不機嫌な君
…気まずい空気の中、私は鞄のポーチの中から、家の鍵を取り出した。

…このポーチが曲者だった。
女性と言うものは、いつ『女の子の日』になるかわからない。だから、常にこのポーチは必需品。

…実は、金崎部長はこれも開けて見たのだ。でも、中身が中身なだけに、ちゃんと確認もせずに、しまってしまった。
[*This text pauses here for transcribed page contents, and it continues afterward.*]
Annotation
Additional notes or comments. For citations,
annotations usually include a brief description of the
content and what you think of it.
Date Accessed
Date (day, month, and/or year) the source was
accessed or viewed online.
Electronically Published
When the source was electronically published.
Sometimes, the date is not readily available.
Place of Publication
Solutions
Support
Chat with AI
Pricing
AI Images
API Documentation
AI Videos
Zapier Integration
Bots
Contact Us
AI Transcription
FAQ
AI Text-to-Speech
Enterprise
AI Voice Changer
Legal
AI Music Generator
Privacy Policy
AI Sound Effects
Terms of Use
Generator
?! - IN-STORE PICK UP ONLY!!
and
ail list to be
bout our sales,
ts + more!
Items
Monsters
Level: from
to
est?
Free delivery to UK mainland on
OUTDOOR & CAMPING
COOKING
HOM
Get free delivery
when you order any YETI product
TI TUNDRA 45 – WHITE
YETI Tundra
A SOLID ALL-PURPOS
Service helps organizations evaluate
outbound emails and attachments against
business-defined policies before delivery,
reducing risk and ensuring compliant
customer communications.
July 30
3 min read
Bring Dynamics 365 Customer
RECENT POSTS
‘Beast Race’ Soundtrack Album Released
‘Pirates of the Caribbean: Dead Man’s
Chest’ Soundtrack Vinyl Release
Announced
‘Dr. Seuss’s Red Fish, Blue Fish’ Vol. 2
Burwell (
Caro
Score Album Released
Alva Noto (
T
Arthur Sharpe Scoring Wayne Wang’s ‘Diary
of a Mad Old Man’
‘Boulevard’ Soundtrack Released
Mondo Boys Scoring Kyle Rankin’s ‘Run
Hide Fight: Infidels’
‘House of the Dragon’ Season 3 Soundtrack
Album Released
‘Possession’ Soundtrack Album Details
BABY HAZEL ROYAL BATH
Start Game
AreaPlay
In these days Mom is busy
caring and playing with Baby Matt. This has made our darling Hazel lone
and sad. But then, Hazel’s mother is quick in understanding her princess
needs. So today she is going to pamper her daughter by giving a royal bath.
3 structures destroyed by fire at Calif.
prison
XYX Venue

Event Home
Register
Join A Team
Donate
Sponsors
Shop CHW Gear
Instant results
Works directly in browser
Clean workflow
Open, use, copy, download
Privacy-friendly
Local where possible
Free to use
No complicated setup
それがわかった金崎部長は、溜息をついたのは、言うまでもない。

「ちょっと、そのに座って待ってろ。送って行くから」
「いえ、いいです!迷惑かけまくってるのに、そんな事迄…」

「…迷惑ついでた」
それだけ言うと、ささっとコーヒーを淹れてくれて、私がそれを飲んでる間に、着替えを済ませると、車でアパートまで
送ってくれた。

「色々、ありがとうございました」
そう言って、頭を下げる。

「…島谷」
「…はい?」

「…誰にでも色目を使うのはやめておけ」
「え?」

「男は直ぐに、勘違いするから」
「…例えば?」

「…昨日の男」
「…」

「…それと…俺」
「…へ⁈」

驚く私を尻目に、金崎部長は行ってしまった。

…私、そんな事をした覚えがない。
悪ふざけはしたけど。

…悠斗さんにも、別に。

私はしばらく、金崎部長がいなくなった方を見つめ、考え込んでいた。